Manoel Carlos Karam foi um escritor e jornalista brasileiro.
Escreveu e dirigiu vinte peças de teatro na década de 1970 e, a partir dos anos 1980, passou a dedicar-se aos livros, vencendo o Prêmio Cruz e Souza de Literatura, da Fundação Catarinense de Cultura, em 1995, com a obra Cebola.
Como jornalista, trabalhou na RPC TV, nos jornais O Estado do Paraná, Tribuna do Paraná e na prefeitura de Curitiba. Trabalhou também em campanhas políticas, como a do ex-governador Jaime Lerner.
Deixou crônicas inéditas, e outros textos a serem publicados.
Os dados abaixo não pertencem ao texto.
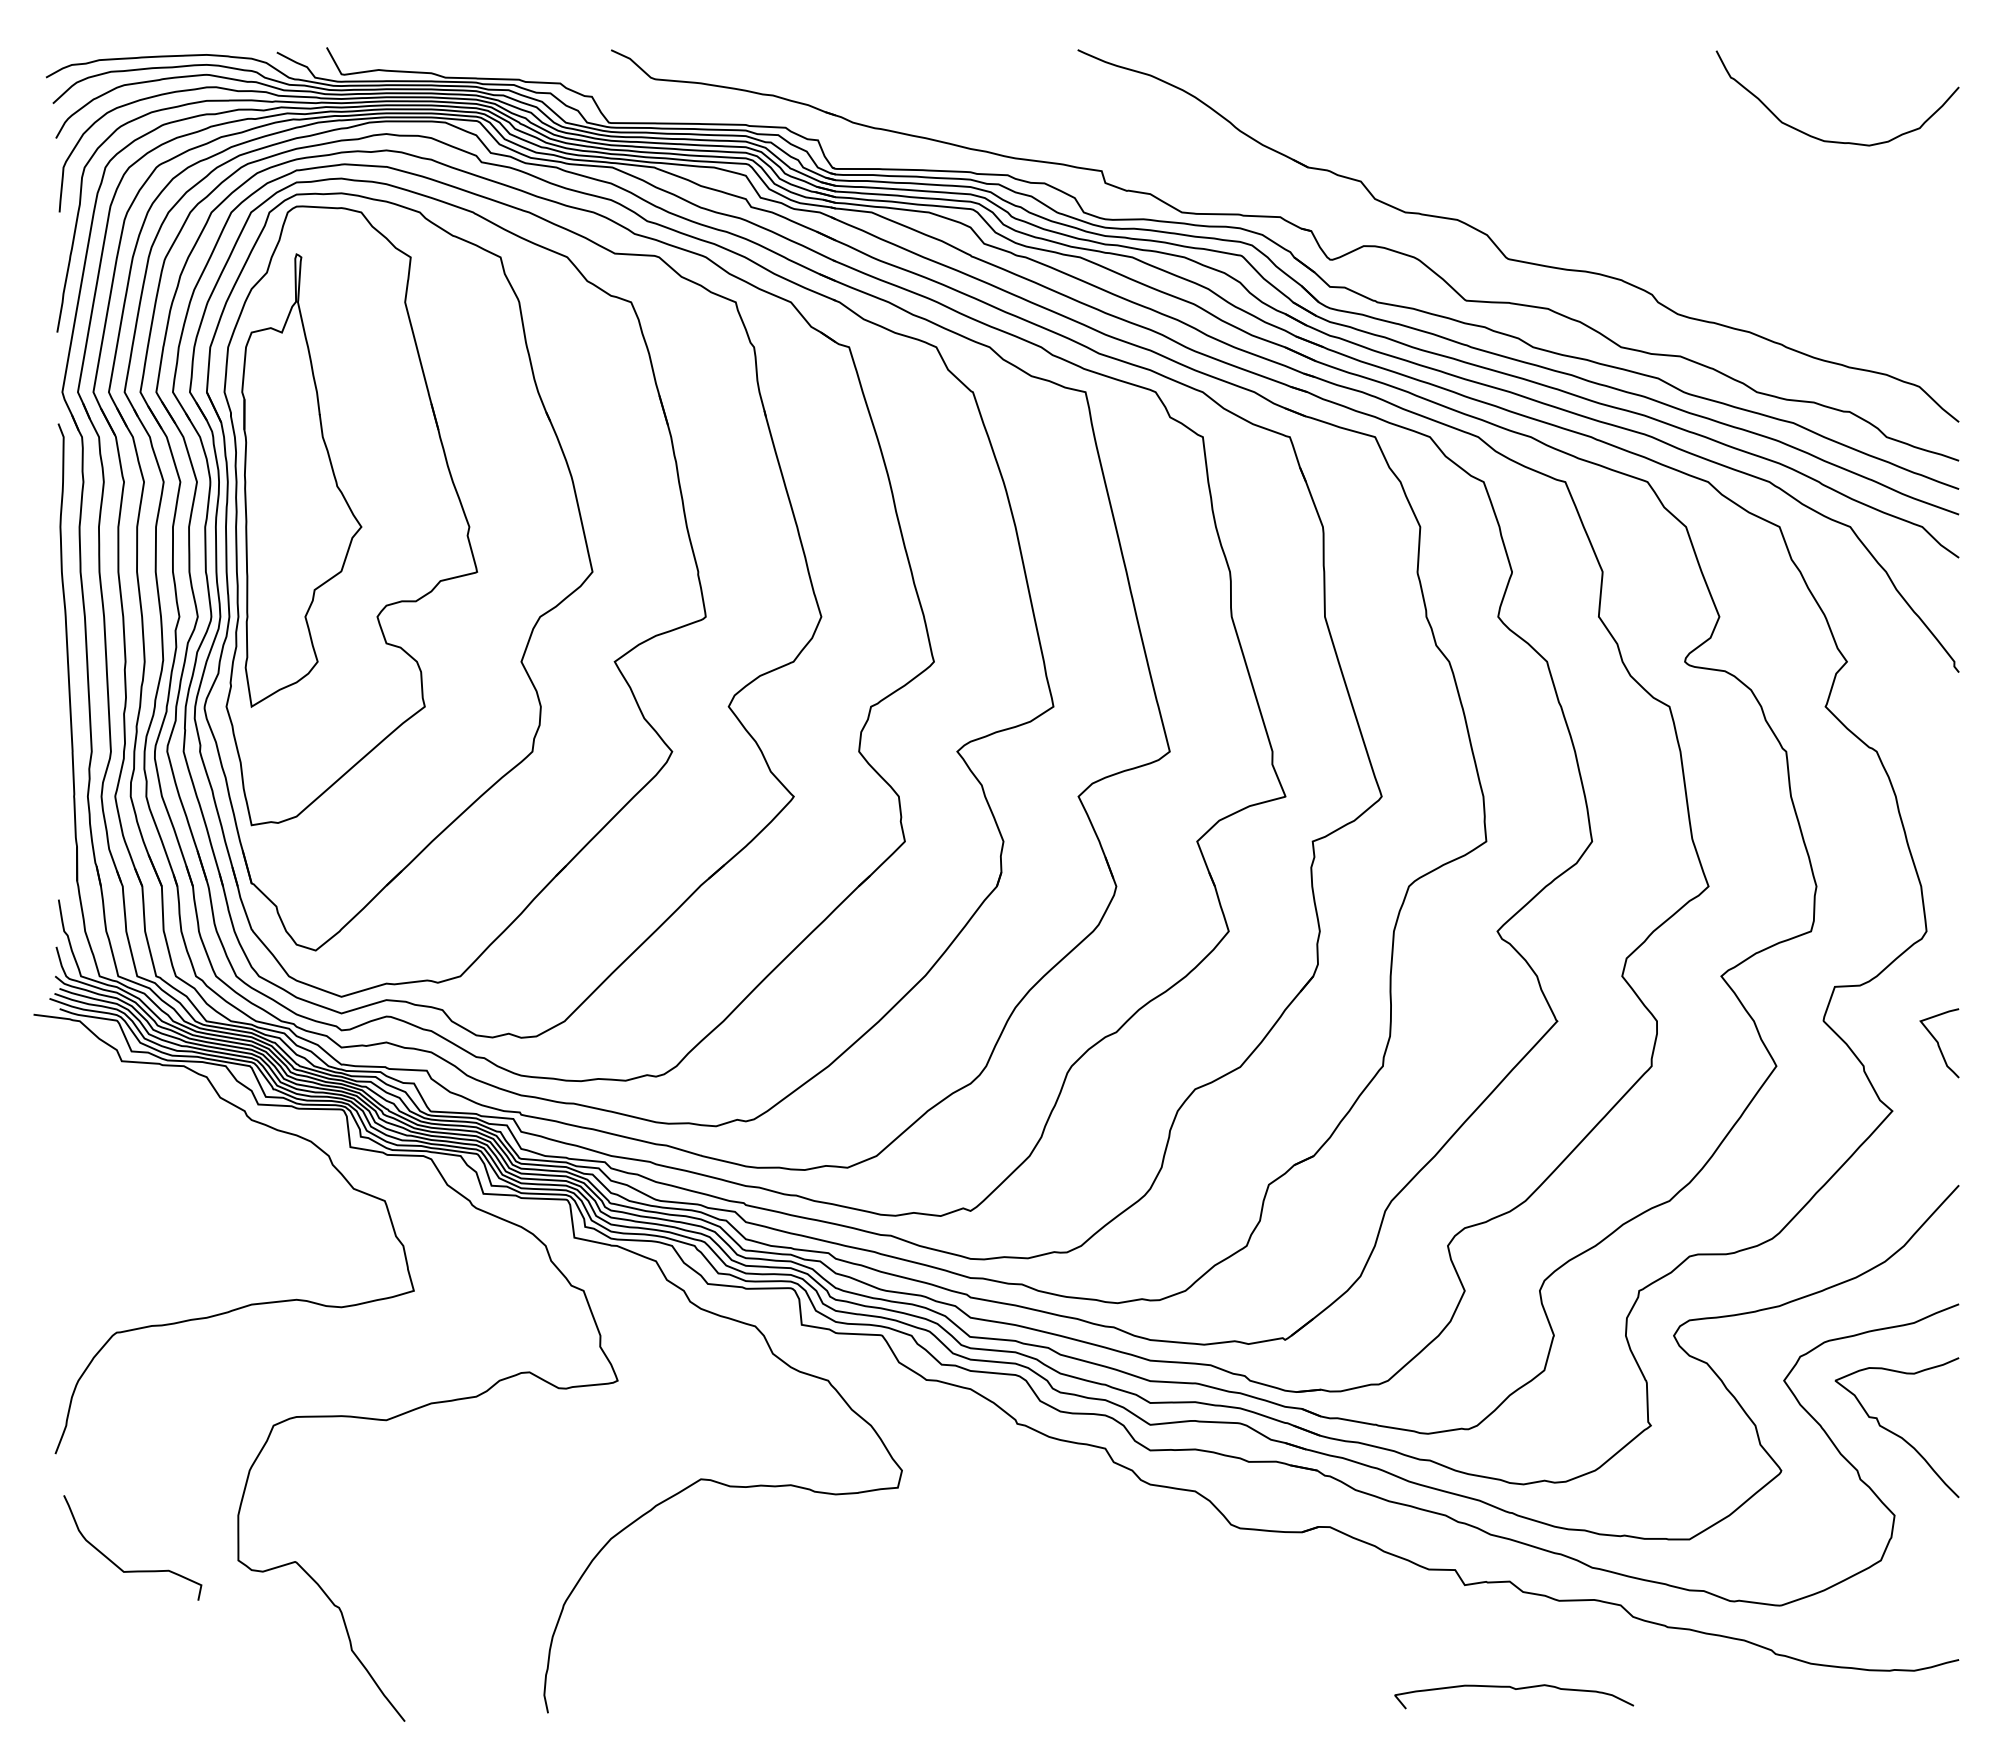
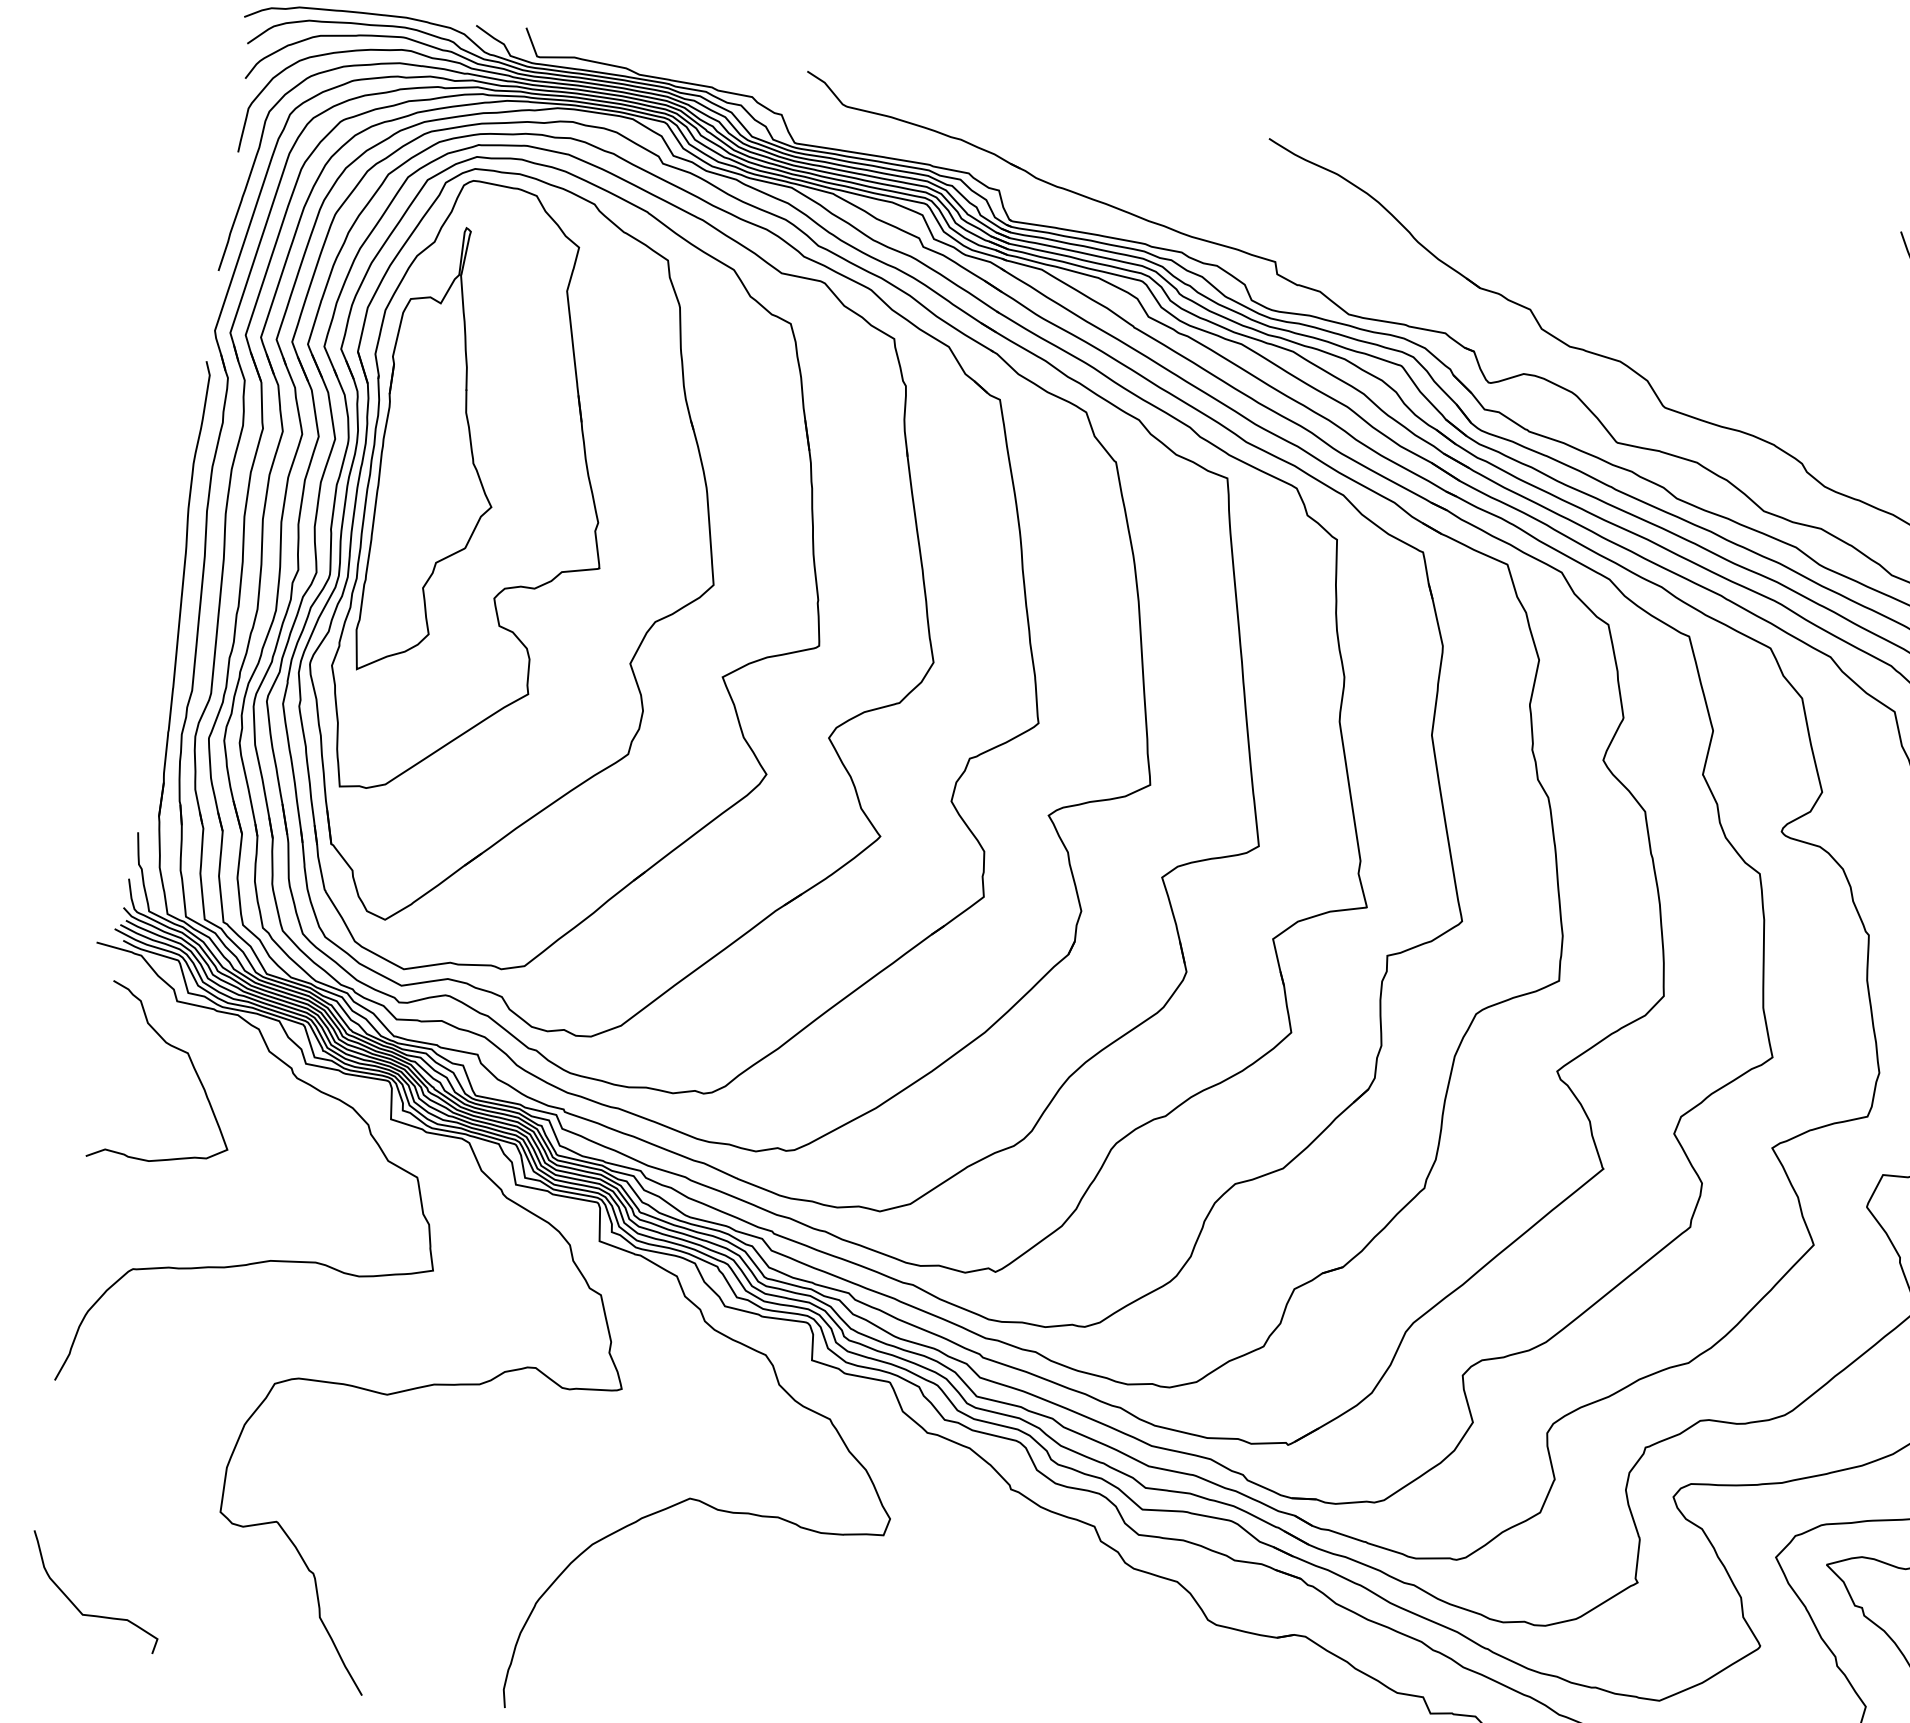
curve: (145, 1122) -> (191, 1065), added
curve: (132, 1570) -> (91, 1614), moved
Em 2008 foi lançado Jornal da guerra contra os taedos. A obra Mesmas coisas, obra inacabada procura recursos para a sua edição, por meio de financiamento coletivo e deve ser publicada no primeiro semestre de 2018.
Viveu em Curitiba, no Paraná, desde 1966. No dia 2 de dezembro de 2008, a Casa da Leitura do Parque Barigui, mantida pela prefeitura de Curitiba, foi batizada com o nome do escritor. O espaço agora abriga a biblioteca particular de Manoel Carlos Karam, composta de mais de três mil volumes.
Pode ser que eu não entenda direito poesia, mas acho que um pouco do estilo do Karam baseia-se na confusão. Ele deixa o leitor confuso, e talvez alguém veja nisso um sinal de genialidade. Os "Diários da Guerra contra os Taedos" são bem legais, mas os bestiários e as histórias com números deixam a desejar.